Les experts parlent de « pénalité salariale » pour les femmes qui ont des enfants. Elle s’établit, selon l’Ined, à 30 % de manque à gagner sur le long terme. Au-delà de ce constat, alarmant, Marion Fortin, professeure de gestion en ressources humaines à la Toulouse School of Management, et Camille Desjardins, doctorante, ont voulu savoir ce qui se passait exactement. Si les femmes perdent des occasions d’évolution de carrière, porteuses d’augmentation salariale, est-ce un choix ou plutôt une conséquence de la culture d’entreprise ?

« Ce qui peut apparaître comme un choix, celui de réduire leur semaine de travail ou de ne pas briguer un poste à plus fortes responsabilités, par exemple, est souvent le fruit d’un système complexe, qui prend sa source dans des valeurs culturelles et sociétales, mais aussi dans l’entreprise », relève Marion Fortin. En menant une étude qualitative auprès de 35 femmes, lors de quatre entretiens, pendant leur grossesse, leur congé maternité et au moment du retour au travail, elle a voulu, avec Camille Desjardins, comprendre le lien entre leur expérience et ces « choix ». « Et nous avons découvert que leur expérience au travail expliquait largement leurs décisions, voire que ces “choix” leur étaient imposés », indique la doctorante. Les 35 femmes, dans des postes variés et des entreprises de toute taille, publiques ou privées, ont fait part de mécanismes à l’œuvre qui, d’une part, les mettaient en insécurité et de l’autre, les décourageaient. « Cela va d’un manque d’anticipation en ce qui concerne le remplacement d’une femme qui va partir en congé maternité à des bonus promis mais non versés, sans oublier bien sûr des commentaires discriminants, en particulier sur la capacité des femmes nouvellement mères à effectuer leurs tâches de façon satisfaisante, poursuit Camille Desjardins. Nous avons noté que des femmes qui se décrivaient comme ambitieuses professionnellement au moment de l’annonce de leur grossesse finissaient par nous dire, quelques mois après leur retour au travail, qu’elles voulaient un simple job. » Et alors que les entretiens ont eu lieu pendant la pandémie, les deux expertes de la Toulouse School of Management ont également remarqué que si une majorité des femmes enceintes interrogées ont pratiqué le télétravail, elles indiquent que leur manager leur a souvent demandé de revenir au bureau dès qu’il ou elle en a eu l’occasion, ou les a chargé de davantage de tâches pendant la période de télétravail. En outre, même si elles ont opté pour un congé parental à temps partiel, auquel cas, la durée du travail ne peut excéder 80 % d’un temps complet, elles estiment en majorité que leur manager s’attend quand même à ce qu’elles effectuent 100 % du travail… Pas étonnant que, découragées par l’attitude à laquelle elles doivent faire face, nombreuses sont celles qui veulent changer d’employeurs !

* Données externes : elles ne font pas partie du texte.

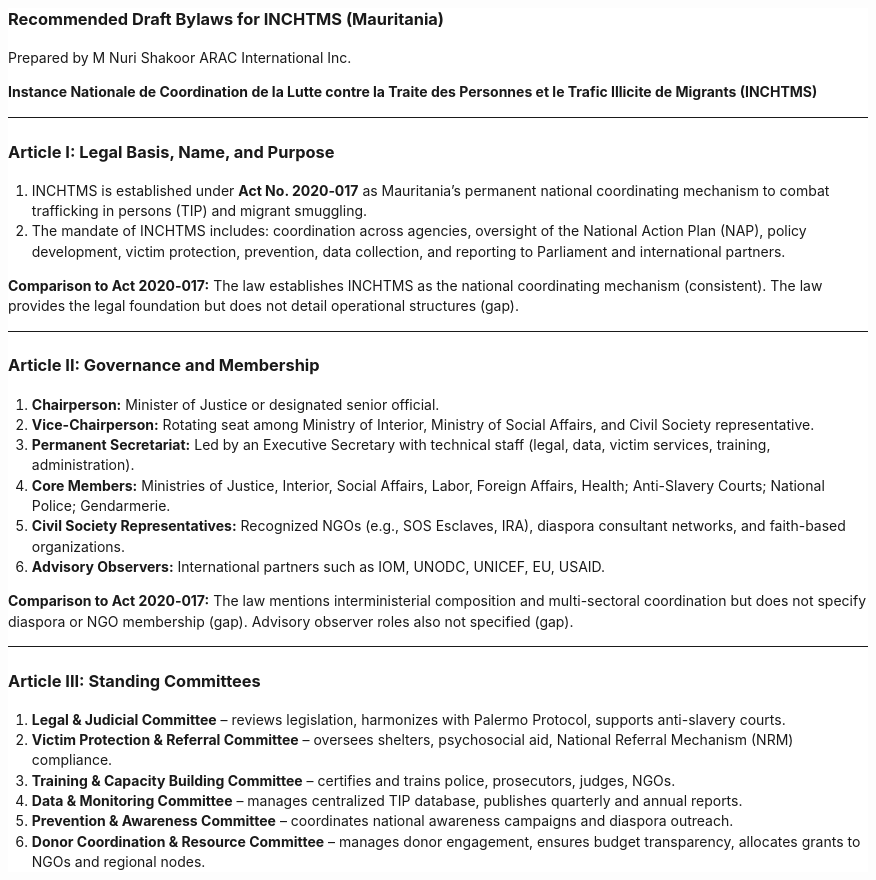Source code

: 

### **Recommended Draft Bylaws for INCHTMS (Mauritania)**

Prepared by M Nuri Shakoor ARAC International Inc.

**Instance Nationale de Coordination de la Lutte contre la Traite des Personnes et le Trafic Illicite de Migrants (INCHTMS)**

---

### **Article I: Legal Basis, Name, and Purpose**

1. INCHTMS is established under **Act No. 2020‑017** as Mauritania’s permanent national coordinating mechanism to combat trafficking in persons (TIP) and migrant smuggling.  
2. The mandate of INCHTMS includes: coordination across agencies, oversight of the National Action Plan (NAP), policy development, victim protection, prevention, data collection, and reporting to Parliament and international partners.

**Comparison to Act 2020‑017:** The law establishes INCHTMS as the national coordinating mechanism (consistent). The law provides the legal foundation but does not detail operational structures (gap).

---

### **Article II: Governance and Membership**

1. **Chairperson:** Minister of Justice or designated senior official.  
2. **Vice-Chairperson:** Rotating seat among Ministry of Interior, Ministry of Social Affairs, and Civil Society representative.  
3. **Permanent Secretariat:** Led by an Executive Secretary with technical staff (legal, data, victim services, training, administration).  
4. **Core Members:** Ministries of Justice, Interior, Social Affairs, Labor, Foreign Affairs, Health; Anti-Slavery Courts; National Police; Gendarmerie.  
5. **Civil Society Representatives:** Recognized NGOs (e.g., SOS Esclaves, IRA), diaspora consultant networks, and faith-based organizations.  
6. **Advisory Observers:** International partners such as IOM, UNODC, UNICEF, EU, USAID.

**Comparison to Act 2020‑017:** The law mentions interministerial composition and multi-sectoral coordination but does not specify diaspora or NGO membership (gap). Advisory observer roles also not specified (gap).

---

### **Article III: Standing Committees**

1. **Legal & Judicial Committee** – reviews legislation, harmonizes with Palermo Protocol, supports anti-slavery courts.  
2. **Victim Protection & Referral Committee** – oversees shelters, psychosocial aid, National Referral Mechanism (NRM) compliance.  
3. **Training & Capacity Building Committee** – certifies and trains police, prosecutors, judges, NGOs.  
4. **Data & Monitoring Committee** – manages centralized TIP database, publishes quarterly and annual reports.  
5. **Prevention & Awareness Committee** – coordinates national awareness campaigns and diaspora outreach.  
6. **Donor Coordination & Resource Committee** – manages donor engagement, ensures budget transparency, allocates grants to NGOs and regional nodes.
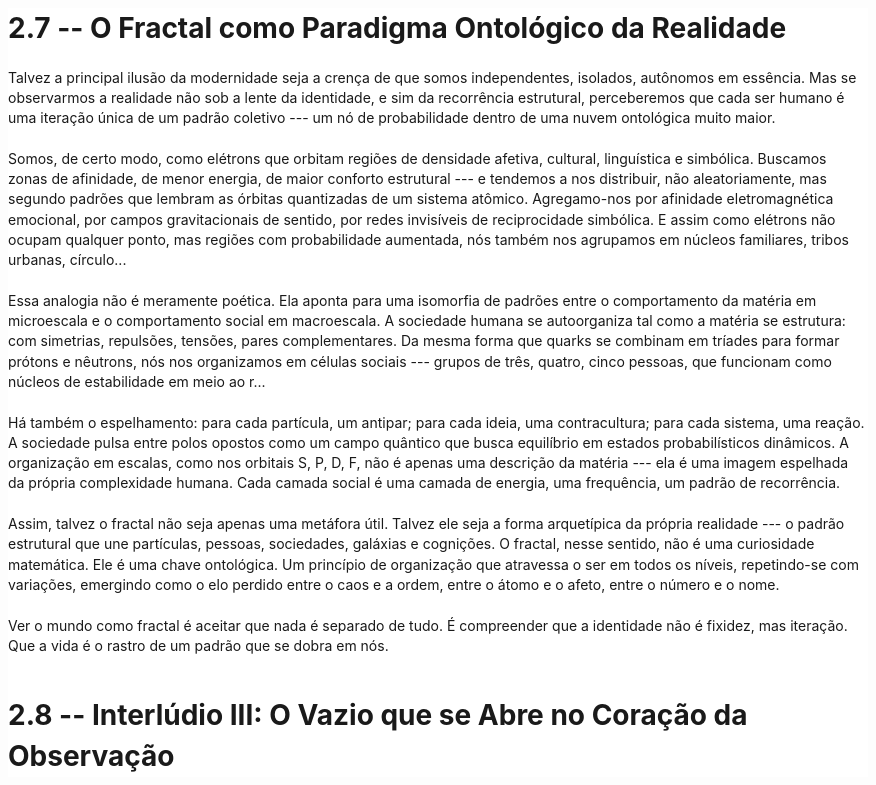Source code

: # 2.7 -- O Fractal como Paradigma Ontológico da Realidade

Talvez a principal ilusão da modernidade seja a crença de que somos
independentes, isolados, autônomos em essência. Mas se observarmos a
realidade não sob a lente da identidade, e sim da recorrência
estrutural, perceberemos que cada ser humano é uma iteração única de um
padrão coletivo --- um nó de probabilidade dentro de uma nuvem
ontológica muito maior.\
\
Somos, de certo modo, como elétrons que orbitam regiões de densidade
afetiva, cultural, linguística e simbólica. Buscamos zonas de afinidade,
de menor energia, de maior conforto estrutural --- e tendemos a nos
distribuir, não aleatoriamente, mas segundo padrões que lembram as
órbitas quantizadas de um sistema atômico. Agregamo-nos por afinidade
eletromagnética emocional, por campos gravitacionais de sentido, por
redes invisíveis de reciprocidade simbólica. E assim como elétrons não
ocupam qualquer ponto, mas regiões com probabilidade aumentada, nós
também nos agrupamos em núcleos familiares, tribos urbanas, círculo\...\
\
Essa analogia não é meramente poética. Ela aponta para uma isomorfia de
padrões entre o comportamento da matéria em microescala e o
comportamento social em macroescala. A sociedade humana se autoorganiza
tal como a matéria se estrutura: com simetrias, repulsões, tensões,
pares complementares. Da mesma forma que quarks se combinam em tríades
para formar prótons e nêutrons, nós nos organizamos em células sociais
--- grupos de três, quatro, cinco pessoas, que funcionam como núcleos de
estabilidade em meio ao r\...\
\
Há também o espelhamento: para cada partícula, um antipar; para cada
ideia, uma contracultura; para cada sistema, uma reação. A sociedade
pulsa entre polos opostos como um campo quântico que busca equilíbrio em
estados probabilísticos dinâmicos. A organização em escalas, como nos
orbitais S, P, D, F, não é apenas uma descrição da matéria --- ela é uma
imagem espelhada da própria complexidade humana. Cada camada social é
uma camada de energia, uma frequência, um padrão de recorrência.\
\
Assim, talvez o fractal não seja apenas uma metáfora útil. Talvez ele
seja a forma arquetípica da própria realidade --- o padrão estrutural
que une partículas, pessoas, sociedades, galáxias e cognições. O
fractal, nesse sentido, não é uma curiosidade matemática. Ele é uma
chave ontológica. Um princípio de organização que atravessa o ser em
todos os níveis, repetindo-se com variações, emergindo como o elo
perdido entre o caos e a ordem, entre o átomo e o afeto, entre o número
e o nome.\
\
Ver o mundo como fractal é aceitar que nada é separado de tudo. É
compreender que a identidade não é fixidez, mas iteração. Que a vida é o
rastro de um padrão que se dobra em nós.

# 2.8 -- Interlúdio III: O Vazio que se Abre no Coração da Observação
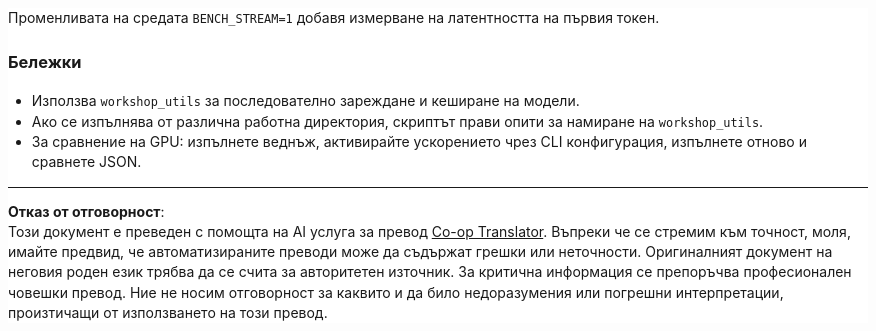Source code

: Променливата на средата `BENCH_STREAM=1` добавя измерване на латентността на първия токен.

### Бележки
- Използва `workshop_utils` за последователно зареждане и кеширане на модели.
- Ако се изпълнява от различна работна директория, скриптът прави опити за намиране на `workshop_utils`.
- За сравнение на GPU: изпълнете веднъж, активирайте ускорението чрез CLI конфигурация, изпълнете отново и сравнете JSON.

---

**Отказ от отговорност**:  
Този документ е преведен с помощта на AI услуга за превод [Co-op Translator](https://github.com/Azure/co-op-translator). Въпреки че се стремим към точност, моля, имайте предвид, че автоматизираните преводи може да съдържат грешки или неточности. Оригиналният документ на неговия роден език трябва да се счита за авторитетен източник. За критична информация се препоръчва професионален човешки превод. Ние не носим отговорност за каквито и да било недоразумения или погрешни интерпретации, произтичащи от използването на този превод.
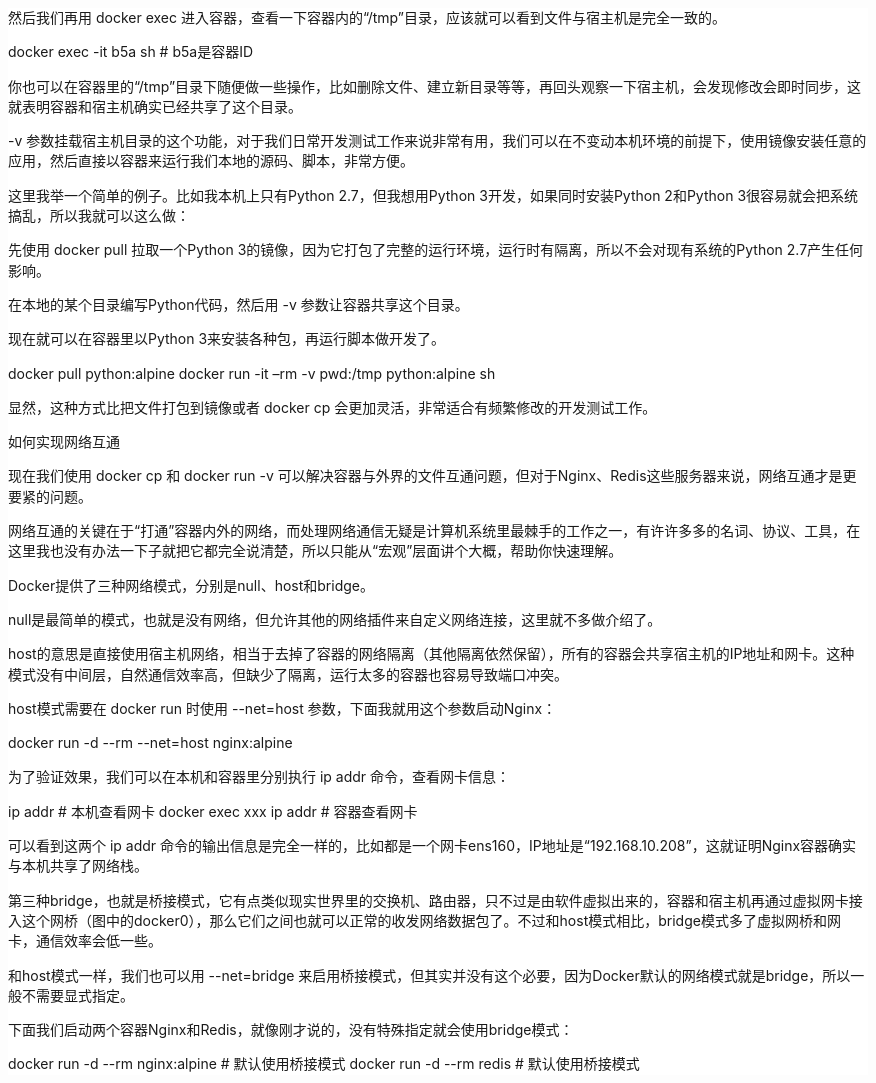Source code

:
然后我们再用 docker exec 进入容器，查看一下容器内的“/tmp”目录，应该就可以看到文件与宿主机是完全一致的。

docker exec -it b5a sh    # b5a是容器ID


你也可以在容器里的“/tmp”目录下随便做一些操作，比如删除文件、建立新目录等等，再回头观察一下宿主机，会发现修改会即时同步，这就表明容器和宿主机确实已经共享了这个目录。

-v 参数挂载宿主机目录的这个功能，对于我们日常开发测试工作来说非常有用，我们可以在不变动本机环境的前提下，使用镜像安装任意的应用，然后直接以容器来运行我们本地的源码、脚本，非常方便。

这里我举一个简单的例子。比如我本机上只有Python 2.7，但我想用Python 3开发，如果同时安装Python 2和Python 3很容易就会把系统搞乱，所以我就可以这么做：


先使用 docker pull 拉取一个Python 3的镜像，因为它打包了完整的运行环境，运行时有隔离，所以不会对现有系统的Python 2.7产生任何影响。

在本地的某个目录编写Python代码，然后用 -v 参数让容器共享这个目录。

现在就可以在容器里以Python 3来安装各种包，再运行脚本做开发了。

docker pull python:alpine
docker run -it –rm -v pwd:/tmp python:alpine sh


显然，这种方式比把文件打包到镜像或者 docker cp 会更加灵活，非常适合有频繁修改的开发测试工作。

如何实现网络互通

现在我们使用 docker cp 和 docker run -v 可以解决容器与外界的文件互通问题，但对于Nginx、Redis这些服务器来说，网络互通才是更要紧的问题。

网络互通的关键在于“打通”容器内外的网络，而处理网络通信无疑是计算机系统里最棘手的工作之一，有许许多多的名词、协议、工具，在这里我也没有办法一下子就把它都完全说清楚，所以只能从“宏观”层面讲个大概，帮助你快速理解。

Docker提供了三种网络模式，分别是null、host和bridge。

null是最简单的模式，也就是没有网络，但允许其他的网络插件来自定义网络连接，这里就不多做介绍了。

host的意思是直接使用宿主机网络，相当于去掉了容器的网络隔离（其他隔离依然保留），所有的容器会共享宿主机的IP地址和网卡。这种模式没有中间层，自然通信效率高，但缺少了隔离，运行太多的容器也容易导致端口冲突。

host模式需要在 docker run 时使用 --net=host 参数，下面我就用这个参数启动Nginx：

docker run -d --rm --net=host nginx:alpine


为了验证效果，我们可以在本机和容器里分别执行 ip addr 命令，查看网卡信息：

ip addr                    # 本机查看网卡
docker exec xxx ip addr    # 容器查看网卡






可以看到这两个 ip addr 命令的输出信息是完全一样的，比如都是一个网卡ens160，IP地址是“192.168.10.208”，这就证明Nginx容器确实与本机共享了网络栈。

第三种bridge，也就是桥接模式，它有点类似现实世界里的交换机、路由器，只不过是由软件虚拟出来的，容器和宿主机再通过虚拟网卡接入这个网桥（图中的docker0），那么它们之间也就可以正常的收发网络数据包了。不过和host模式相比，bridge模式多了虚拟网桥和网卡，通信效率会低一些。



和host模式一样，我们也可以用 --net=bridge 来启用桥接模式，但其实并没有这个必要，因为Docker默认的网络模式就是bridge，所以一般不需要显式指定。

下面我们启动两个容器Nginx和Redis，就像刚才说的，没有特殊指定就会使用bridge模式：

docker run -d --rm nginx:alpine    # 默认使用桥接模式
docker run -d --rm redis           # 默认使用桥接模式

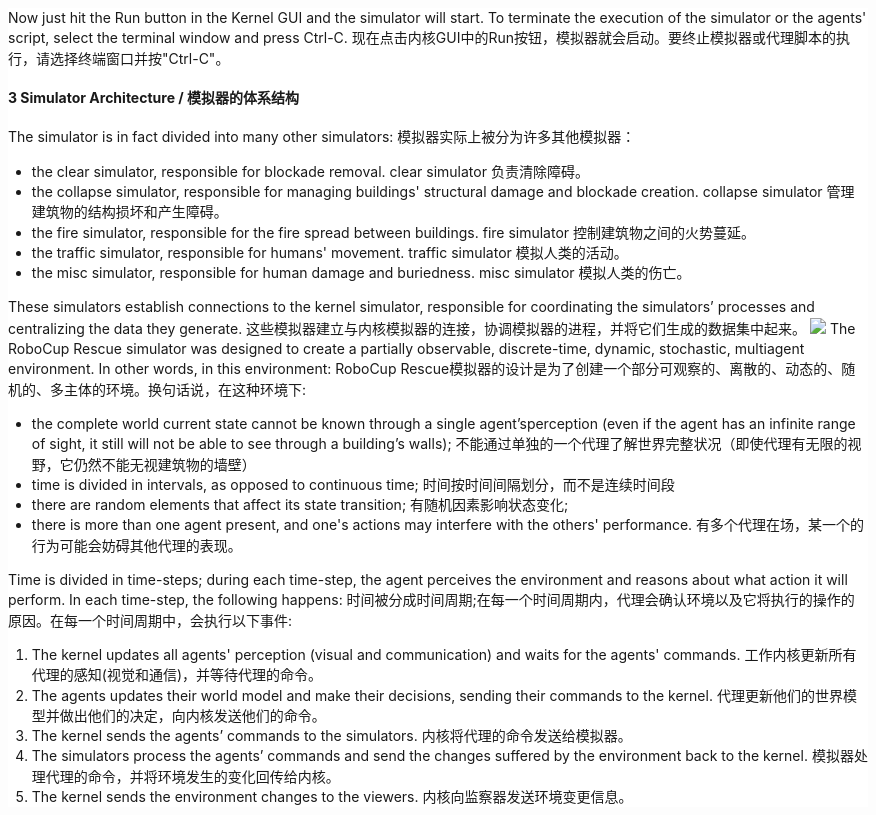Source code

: Now just hit the Run button in the Kernel GUI and the simulator will start. To terminate the execution of the simulator or the agents' script, select the terminal window and press Ctrl-C.
现在点击内核GUI中的Run按钮，模拟器就会启动。要终止模拟器或代理脚本的执行，请选择终端窗口并按"Ctrl-C"。

#### 3 Simulator Architecture / 模拟器的体系结构
The simulator is in fact divided into many other simulators:
模拟器实际上被分为许多其他模拟器：
*  the clear simulator, responsible for blockade removal.
clear simulator 负责清除障碍。
* the collapse simulator, responsible for managing buildings' structural damage and blockade creation.
collapse simulator 管理建筑物的结构损坏和产生障碍。
* the fire simulator, responsible for the fire spread between buildings.
fire simulator 控制建筑物之间的火势蔓延。
*  the traffic simulator, responsible for humans'  movement.
traffic simulator 模拟人类的活动。
* the misc simulator, responsible for human damage and buriedness.
misc simulator 模拟人类的伤亡。

These simulators establish connections to the kernel simulator, responsible for coordinating the simulators’ processes and centralizing the data they generate.
这些模拟器建立与内核模拟器的连接，协调模拟器的进程，并将它们生成的数据集中起来。
![](f2.png)
The RoboCup Rescue simulator was designed to create a partially observable, discrete-time, dynamic, stochastic, multiagent environment. In other words, in this environment:
RoboCup Rescue模拟器的设计是为了创建一个部分可观察的、离散的、动态的、随机的、多主体的环境。换句话说，在这种环境下:
* the complete world current state cannot be known through a single agent’sperception (even if the agent has an infinite range of sight, it still will not be able to see through a building’s walls);
不能通过单独的一个代理了解世界完整状况（即使代理有无限的视野，它仍然不能无视建筑物的墙壁）
* time is divided in intervals, as opposed to continuous time;
时间按时间间隔划分，而不是连续时间段
* there are random elements that affect its state transition;
有随机因素影响状态变化;
* there is more than one agent present,  and one's actions may interfere with the others' performance.
有多个代理在场，某一个的行为可能会妨碍其他代理的表现。

Time is divided in time-steps; during each time-step, the agent perceives the environment and reasons about what action it will perform. In each time-step, the following happens:
时间被分成时间周期;在每一个时间周期内，代理会确认环境以及它将执行的操作的原因。在每一个时间周期中，会执行以下事件:
1. The kernel updates all agents' perception (visual and communication) and waits for the agents' commands.
工作内核更新所有代理的感知(视觉和通信)，并等待代理的命令。
2. The agents updates their world model and make their decisions, sending their commands to the kernel.
代理更新他们的世界模型并做出他们的决定，向内核发送他们的命令。
3. The kernel sends the agents’ commands to the simulators.
内核将代理的命令发送给模拟器。
4. The simulators process the agents’ commands and send the changes suffered by the environment back to the kernel.
模拟器处理代理的命令，并将环境发生的变化回传给内核。
5. The kernel sends the environment changes to the viewers.
内核向监察器发送环境变更信息。
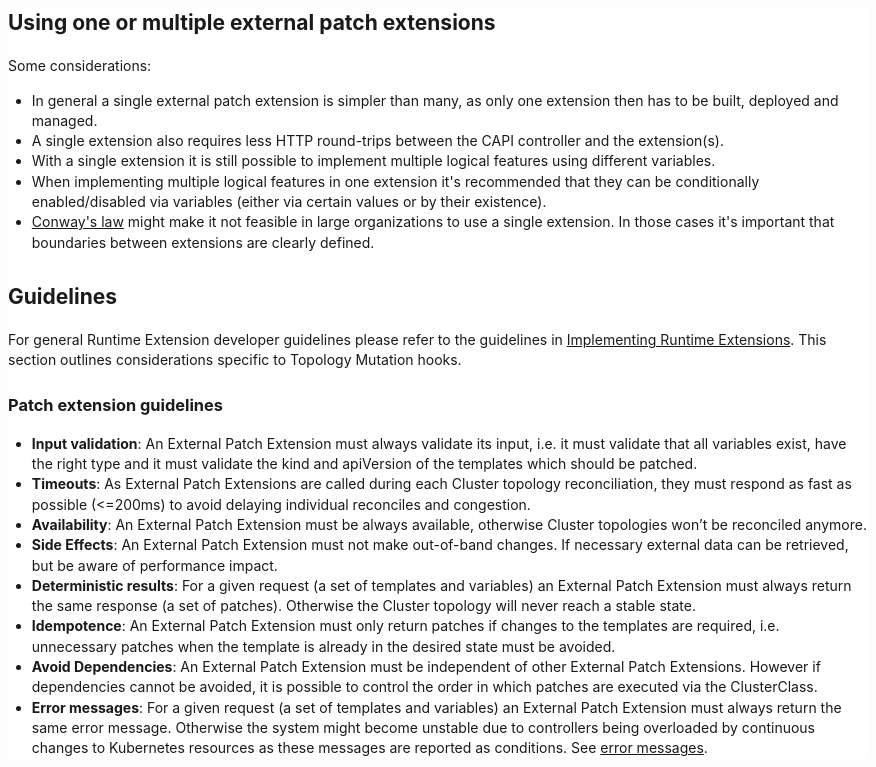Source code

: ## Using one or multiple external patch extensions

Some considerations:
* In general a single external patch extension is simpler than many, as only one extension 
  then has to be built, deployed and managed.
* A single extension also requires less HTTP round-trips between the CAPI controller and the extension(s).
* With a single extension it is still possible to implement multiple logical features using different variables.
* When implementing multiple logical features in one extension it's recommended that they can be conditionally
  enabled/disabled via variables (either via certain values or by their existence).
* [Conway's law](https://en.wikipedia.org/wiki/Conway%27s_law) might make it not feasible in large organizations 
  to use a single extension. In those cases it's important that boundaries between extensions are clearly defined.

## Guidelines

For general Runtime Extension developer guidelines please refer to the guidelines in [Implementing Runtime Extensions](implement-extensions.md#guidelines).
This section outlines considerations specific to Topology Mutation hooks.

### Patch extension guidelines
* **Input validation**: An External Patch Extension must always validate its input, i.e. it must validate that
  all variables exist, have the right type and it must validate the kind and apiVersion of the templates which
  should be patched.
* **Timeouts**: As External Patch Extensions are called during each Cluster topology reconciliation, they must
  respond as fast as possible (&lt;=200ms) to avoid delaying individual reconciles and congestion.
* **Availability**: An External Patch Extension must be always available, otherwise Cluster topologies won’t be
  reconciled anymore.
* **Side Effects**: An External Patch Extension must not make out-of-band changes. If necessary external data can
  be retrieved, but be aware of performance impact.
* **Deterministic results**: For a given request (a set of templates and variables) an External Patch Extension must
  always return the same response (a set of patches). Otherwise the Cluster topology will never reach a stable state.
* **Idempotence**: An External Patch Extension must only return patches if changes to the templates are required,
  i.e. unnecessary patches when the template is already in the desired state must be avoided.
* **Avoid Dependencies**: An External Patch Extension must be independent of other External Patch Extensions. However
  if dependencies cannot be avoided, it is possible to control the order in which patches are executed via the ClusterClass.
* **Error messages**: For a given request (a set of templates and variables) an External Patch Extension must
  always return the same error message. Otherwise the system might become unstable due to controllers being overloaded
  by continuous changes to Kubernetes resources as these messages are reported as conditions. See [error messages](implement-extensions.md#error-messages).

Droit spécifique au télétravail

Pour éviter de telles discriminations à l’égard des mères et futures mères, les deux chercheuses proposent un droit au télétravail, à chaque fois que cela est possible, spécifique aux salariées enceintes ou nouvellement mères. En outre, dans les entreprises mêmes, « les DRH ont un rôle crucial à jouer », assure Marion Fortin. D’abord en agissant dès l’annonce de la grossesse, pour organiser le remplacement d’une salariée enceinte et le passage de relais. « Nous avons remarqué un manque d’anticipation très grand, de nature à stresser la salariée enceinte qui doit organiser elle-même ces dossiers en espérant une relève pendant son absence », souligne-t-elle. Ensuite, en donnant des informations, sous la forme d’un kit – comme le fait déjà l’entreprise Parentissime1 – par exemple, sur la loi, les dispositifs inclus dans les conventions collectives ou les accords d’entreprise en faveur de la maternité, aussi bien aux femmes elles-mêmes qu’aux managers. Enfin, les deux expertes suggèrent également la mise en place d’un entretien avec le manager au retour du congé maternité pour informer la salariée de ce qui s’est passé en son absence et élaborer avec elle la suite de ses activités dans l’entreprise. « Il faut en finir avec cette insécurité et cette culpabilisation des femmes qui ont des enfants, sans oublier de faire évoluer la relation de pouvoir entretenue par les managers », conclut ainsi Marion Fortin.